More Conjecture On The Electric Field and Light Propogation

Submitted by Thomas on Wed, 2011-12-21 03:51.

While I was trying to come up with a way to represent the electron's field in a way that could be proportional to the surface area, I imagined that each pixel (voxel?) along the surface contained a fraction of the charge/field/force/whatever, thus explaining why the force decreases as the surface area increases.  But how is each pixel informed of how much force it has?  Does it divide evenly every update?  Is there some limit past which it can no longer divide, being reduced to the smallest integral number?
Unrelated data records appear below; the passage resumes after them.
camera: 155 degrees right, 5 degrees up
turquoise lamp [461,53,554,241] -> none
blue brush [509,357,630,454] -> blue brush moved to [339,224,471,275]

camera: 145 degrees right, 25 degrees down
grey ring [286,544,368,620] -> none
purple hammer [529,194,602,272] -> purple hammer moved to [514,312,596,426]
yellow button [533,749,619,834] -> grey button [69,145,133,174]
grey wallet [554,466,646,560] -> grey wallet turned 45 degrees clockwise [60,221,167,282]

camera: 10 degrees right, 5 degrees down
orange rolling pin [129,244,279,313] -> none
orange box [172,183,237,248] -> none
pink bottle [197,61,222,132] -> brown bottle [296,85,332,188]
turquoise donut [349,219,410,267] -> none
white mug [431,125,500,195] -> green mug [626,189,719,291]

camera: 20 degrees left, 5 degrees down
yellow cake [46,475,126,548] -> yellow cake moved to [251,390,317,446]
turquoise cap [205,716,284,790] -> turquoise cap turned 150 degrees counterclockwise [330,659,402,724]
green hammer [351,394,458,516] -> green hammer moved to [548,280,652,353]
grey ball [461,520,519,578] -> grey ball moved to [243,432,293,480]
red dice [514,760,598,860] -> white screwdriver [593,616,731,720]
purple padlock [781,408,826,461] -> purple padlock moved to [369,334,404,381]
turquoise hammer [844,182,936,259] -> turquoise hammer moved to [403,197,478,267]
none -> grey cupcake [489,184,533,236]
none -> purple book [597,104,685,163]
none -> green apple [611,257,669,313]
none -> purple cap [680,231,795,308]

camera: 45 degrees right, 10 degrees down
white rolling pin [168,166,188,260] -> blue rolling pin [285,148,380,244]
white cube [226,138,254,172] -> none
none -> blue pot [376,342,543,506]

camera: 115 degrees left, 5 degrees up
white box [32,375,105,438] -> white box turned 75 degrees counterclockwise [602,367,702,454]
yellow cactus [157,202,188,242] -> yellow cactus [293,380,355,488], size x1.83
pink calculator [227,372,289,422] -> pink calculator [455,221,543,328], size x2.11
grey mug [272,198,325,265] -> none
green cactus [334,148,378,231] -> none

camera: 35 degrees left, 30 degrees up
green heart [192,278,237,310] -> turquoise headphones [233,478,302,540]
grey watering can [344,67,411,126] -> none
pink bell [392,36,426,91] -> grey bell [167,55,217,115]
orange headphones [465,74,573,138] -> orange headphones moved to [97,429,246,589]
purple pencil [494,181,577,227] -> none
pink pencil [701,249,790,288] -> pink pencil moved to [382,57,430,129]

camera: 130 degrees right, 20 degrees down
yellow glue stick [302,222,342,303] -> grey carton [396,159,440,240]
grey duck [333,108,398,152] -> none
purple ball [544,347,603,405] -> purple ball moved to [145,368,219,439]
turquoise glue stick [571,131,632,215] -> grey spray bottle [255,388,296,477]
So instead, suppose it's something like the way I thought light could behave - for each update, a random point is chosen along the advancing diamond, and if this point intersects with an object, the force is applied.  Then it would be the same force no matter where the intersection happened, just that your probability of being hit by that force increases as you get closer.  Though I'm not sure if that section of the the field is now absorbed or if it continues onwards.  Do electric fields become weaker as more things get pushed around by them?

I do have some notion of how a force would be implemented - I believe that it manifests in the real world as an acceleration in the opposite direction of the line connecting the two electrons,  but I now wonder if "opposite direction" isn't just the accumulated effects of multiple impacts, each imparting a unit force in x, y, or z, for a net effect that looks like a diagonal.

I also have an idea for how light could be created, though it's imperfect.  If you envision that the electric field is a set of concentric diamonds radiating outward from the electron, but then the electron moves, there would necessarily be a gap between the lines.  So what's in the gap?  I don't know.  But, suppose that for some reason this gap is filled with the opposite field as the solid areas - then what you would see is a propogating gap, effectively forming an oscillating wave, capable of interfering with itself, etc.

There's a big problem with this, however - unless you could move the electron more than one pixel at a time, the gap left behind  is going to be one pixel wide, making it an ultra-high energy wave.  And it doesn't make much sense to me that an electron that moves *more* would make the emitted light have *less* energy.  Then there's the the fact that this wave would only be propagating in on direction, in a half-diamond, which I don't believe is something light does.  But what do I know?